>>>
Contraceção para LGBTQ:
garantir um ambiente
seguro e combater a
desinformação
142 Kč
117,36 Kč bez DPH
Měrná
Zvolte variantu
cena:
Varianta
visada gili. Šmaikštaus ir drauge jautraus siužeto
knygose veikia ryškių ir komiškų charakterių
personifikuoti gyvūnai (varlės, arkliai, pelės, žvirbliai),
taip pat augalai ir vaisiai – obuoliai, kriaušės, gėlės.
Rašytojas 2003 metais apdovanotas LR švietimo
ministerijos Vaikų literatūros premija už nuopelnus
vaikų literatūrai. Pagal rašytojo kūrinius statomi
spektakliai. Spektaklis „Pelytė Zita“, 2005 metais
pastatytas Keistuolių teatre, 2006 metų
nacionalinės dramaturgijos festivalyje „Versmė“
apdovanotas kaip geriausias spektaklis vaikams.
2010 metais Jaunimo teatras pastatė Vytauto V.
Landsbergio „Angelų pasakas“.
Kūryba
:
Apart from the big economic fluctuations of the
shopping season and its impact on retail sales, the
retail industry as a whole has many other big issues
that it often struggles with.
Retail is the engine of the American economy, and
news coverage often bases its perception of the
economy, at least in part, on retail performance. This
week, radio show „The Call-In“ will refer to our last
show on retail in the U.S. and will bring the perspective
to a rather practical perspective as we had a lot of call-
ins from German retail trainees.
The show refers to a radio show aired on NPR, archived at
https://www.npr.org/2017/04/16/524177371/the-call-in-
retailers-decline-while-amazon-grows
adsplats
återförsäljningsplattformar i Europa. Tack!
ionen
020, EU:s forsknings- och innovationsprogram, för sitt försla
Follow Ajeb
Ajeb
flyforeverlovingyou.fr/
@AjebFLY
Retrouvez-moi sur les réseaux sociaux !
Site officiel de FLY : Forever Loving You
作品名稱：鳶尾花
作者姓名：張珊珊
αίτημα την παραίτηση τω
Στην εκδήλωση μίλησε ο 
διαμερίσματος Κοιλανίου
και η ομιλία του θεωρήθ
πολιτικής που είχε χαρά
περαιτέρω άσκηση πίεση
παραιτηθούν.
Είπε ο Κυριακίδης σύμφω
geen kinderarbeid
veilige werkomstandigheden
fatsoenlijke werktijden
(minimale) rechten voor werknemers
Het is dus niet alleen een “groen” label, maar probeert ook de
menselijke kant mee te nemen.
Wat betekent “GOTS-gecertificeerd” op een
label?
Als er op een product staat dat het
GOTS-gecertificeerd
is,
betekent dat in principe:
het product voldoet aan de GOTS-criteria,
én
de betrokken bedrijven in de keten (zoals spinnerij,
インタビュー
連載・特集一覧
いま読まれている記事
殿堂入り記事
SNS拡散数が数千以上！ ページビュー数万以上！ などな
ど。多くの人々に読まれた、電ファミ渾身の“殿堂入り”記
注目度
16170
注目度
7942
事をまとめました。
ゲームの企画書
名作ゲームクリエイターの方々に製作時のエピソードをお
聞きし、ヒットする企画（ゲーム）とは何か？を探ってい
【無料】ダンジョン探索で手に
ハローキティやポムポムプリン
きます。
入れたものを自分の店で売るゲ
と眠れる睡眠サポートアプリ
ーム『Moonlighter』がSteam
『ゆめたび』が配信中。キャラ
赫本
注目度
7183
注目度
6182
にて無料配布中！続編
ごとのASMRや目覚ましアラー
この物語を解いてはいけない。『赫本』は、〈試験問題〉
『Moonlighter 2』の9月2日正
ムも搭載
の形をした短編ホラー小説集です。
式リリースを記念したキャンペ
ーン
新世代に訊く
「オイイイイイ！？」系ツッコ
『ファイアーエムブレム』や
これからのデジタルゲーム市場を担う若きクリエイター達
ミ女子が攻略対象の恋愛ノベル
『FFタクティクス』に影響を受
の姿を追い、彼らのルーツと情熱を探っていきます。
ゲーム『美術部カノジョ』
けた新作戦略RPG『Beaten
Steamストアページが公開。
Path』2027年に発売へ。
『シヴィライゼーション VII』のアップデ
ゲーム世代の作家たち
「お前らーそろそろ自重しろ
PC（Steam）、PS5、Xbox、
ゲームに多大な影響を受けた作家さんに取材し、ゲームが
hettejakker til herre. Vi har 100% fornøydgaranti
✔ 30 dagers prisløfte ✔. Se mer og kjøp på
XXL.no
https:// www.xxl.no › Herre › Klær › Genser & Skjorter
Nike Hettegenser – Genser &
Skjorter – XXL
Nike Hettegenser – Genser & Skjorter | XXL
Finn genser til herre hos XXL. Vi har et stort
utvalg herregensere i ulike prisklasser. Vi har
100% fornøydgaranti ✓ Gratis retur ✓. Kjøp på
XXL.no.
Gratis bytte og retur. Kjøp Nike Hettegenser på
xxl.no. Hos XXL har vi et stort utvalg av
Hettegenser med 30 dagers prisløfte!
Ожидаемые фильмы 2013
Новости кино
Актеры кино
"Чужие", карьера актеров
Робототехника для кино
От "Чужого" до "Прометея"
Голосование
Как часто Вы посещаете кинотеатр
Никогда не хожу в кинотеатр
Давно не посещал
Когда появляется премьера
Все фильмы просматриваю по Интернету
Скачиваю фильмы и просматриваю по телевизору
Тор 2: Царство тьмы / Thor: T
<<<
### Task
Output the records above exactly as written.

### Response
Contraceção para LGBTQ:
garantir um ambiente
seguro e combater a
desinformação
142 Kč
117,36 Kč bez DPH
Měrná
Zvolte variantu
cena:
Varianta
visada gili. Šmaikštaus ir drauge jautraus siužeto
knygose veikia ryškių ir komiškų charakterių
personifikuoti gyvūnai (varlės, arkliai, pelės, žvirbliai),
taip pat augalai ir vaisiai – obuoliai, kriaušės, gėlės.
Rašytojas 2003 metais apdovanotas LR švietimo
ministerijos Vaikų literatūros premija už nuopelnus
vaikų literatūrai. Pagal rašytojo kūrinius statomi
spektakliai. Spektaklis „Pelytė Zita“, 2005 metais
pastatytas Keistuolių teatre, 2006 metų
nacionalinės dramaturgijos festivalyje „Versmė“
apdovanotas kaip geriausias spektaklis vaikams.
2010 metais Jaunimo teatras pastatė Vytauto V.
Landsbergio „Angelų pasakas“.
Kūryba
:
Apart from the big economic fluctuations of the
shopping season and its impact on retail sales, the
retail industry as a whole has many other big issues
that it often struggles with.
Retail is the engine of the American economy, and
news coverage often bases its perception of the
economy, at least in part, on retail performance. This
week, radio show „The Call-In“ will refer to our last
show on retail in the U.S. and will bring the perspective
to a rather practical perspective as we had a lot of call-
ins from German retail trainees.
The show refers to a radio show aired on NPR, archived at
https://www.npr.org/2017/04/16/524177371/the-call-in-
retailers-decline-while-amazon-grows
adsplats
återförsäljningsplattformar i Europa. Tack!
ionen
020, EU:s forsknings- och innovationsprogram, för sitt försla
Follow Ajeb
Ajeb
flyforeverlovingyou.fr/
@AjebFLY
Retrouvez-moi sur les réseaux sociaux !
Site officiel de FLY : Forever Loving You
作品名稱：鳶尾花
作者姓名：張珊珊
αίτημα την παραίτηση τω
Στην εκδήλωση μίλησε ο 
διαμερίσματος Κοιλανίου
και η ομιλία του θεωρήθ
πολιτικής που είχε χαρά
περαιτέρω άσκηση πίεση
παραιτηθούν.
Είπε ο Κυριακίδης σύμφω
geen kinderarbeid
veilige werkomstandigheden
fatsoenlijke werktijden
(minimale) rechten voor werknemers
Het is dus niet alleen een “groen” label, maar probeert ook de
menselijke kant mee te nemen.
Wat betekent “GOTS-gecertificeerd” op een
label?
Als er op een product staat dat het
GOTS-gecertificeerd
is,
betekent dat in principe:
het product voldoet aan de GOTS-criteria,
én
de betrokken bedrijven in de keten (zoals spinnerij,
インタビュー
連載・特集一覧
いま読まれている記事
殿堂入り記事
SNS拡散数が数千以上！ ページビュー数万以上！ などな
ど。多くの人々に読まれた、電ファミ渾身の“殿堂入り”記
注目度
16170
注目度
7942
事をまとめました。
ゲームの企画書
名作ゲームクリエイターの方々に製作時のエピソードをお
聞きし、ヒットする企画（ゲーム）とは何か？を探ってい
【無料】ダンジョン探索で手に
ハローキティやポムポムプリン
きます。
入れたものを自分の店で売るゲ
と眠れる睡眠サポートアプリ
ーム『Moonlighter』がSteam
『ゆめたび』が配信中。キャラ
赫本
注目度
7183
注目度
6182
にて無料配布中！続編
ごとのASMRや目覚ましアラー
この物語を解いてはいけない。『赫本』は、〈試験問題〉
『Moonlighter 2』の9月2日正
ムも搭載
の形をした短編ホラー小説集です。
式リリースを記念したキャンペ
ーン
新世代に訊く
「オイイイイイ！？」系ツッコ
『ファイアーエムブレム』や
これからのデジタルゲーム市場を担う若きクリエイター達
ミ女子が攻略対象の恋愛ノベル
『FFタクティクス』に影響を受
の姿を追い、彼らのルーツと情熱を探っていきます。
ゲーム『美術部カノジョ』
けた新作戦略RPG『Beaten
Steamストアページが公開。
Path』2027年に発売へ。
『シヴィライゼーション VII』のアップデ
ゲーム世代の作家たち
「お前らーそろそろ自重しろ
PC（Steam）、PS5、Xbox、
ゲームに多大な影響を受けた作家さんに取材し、ゲームが
hettejakker til herre. Vi har 100% fornøydgaranti
✔ 30 dagers prisløfte ✔. Se mer og kjøp på
XXL.no
https:// www.xxl.no › Herre › Klær › Genser & Skjorter
Nike Hettegenser – Genser &
Skjorter – XXL
Nike Hettegenser – Genser & Skjorter | XXL
Finn genser til herre hos XXL. Vi har et stort
utvalg herregensere i ulike prisklasser. Vi har
100% fornøydgaranti ✓ Gratis retur ✓. Kjøp på
XXL.no.
Gratis bytte og retur. Kjøp Nike Hettegenser på
xxl.no. Hos XXL har vi et stort utvalg av
Hettegenser med 30 dagers prisløfte!
Ожидаемые фильмы 2013
Новости кино
Актеры кино
"Чужие", карьера актеров
Робототехника для кино
От "Чужого" до "Прометея"
Голосование
Как часто Вы посещаете кинотеатр
Никогда не хожу в кинотеатр
Давно не посещал
Когда появляется премьера
Все фильмы просматриваю по Интернету
Скачиваю фильмы и просматриваю по телевизору
Тор 2: Царство тьмы / Thor: T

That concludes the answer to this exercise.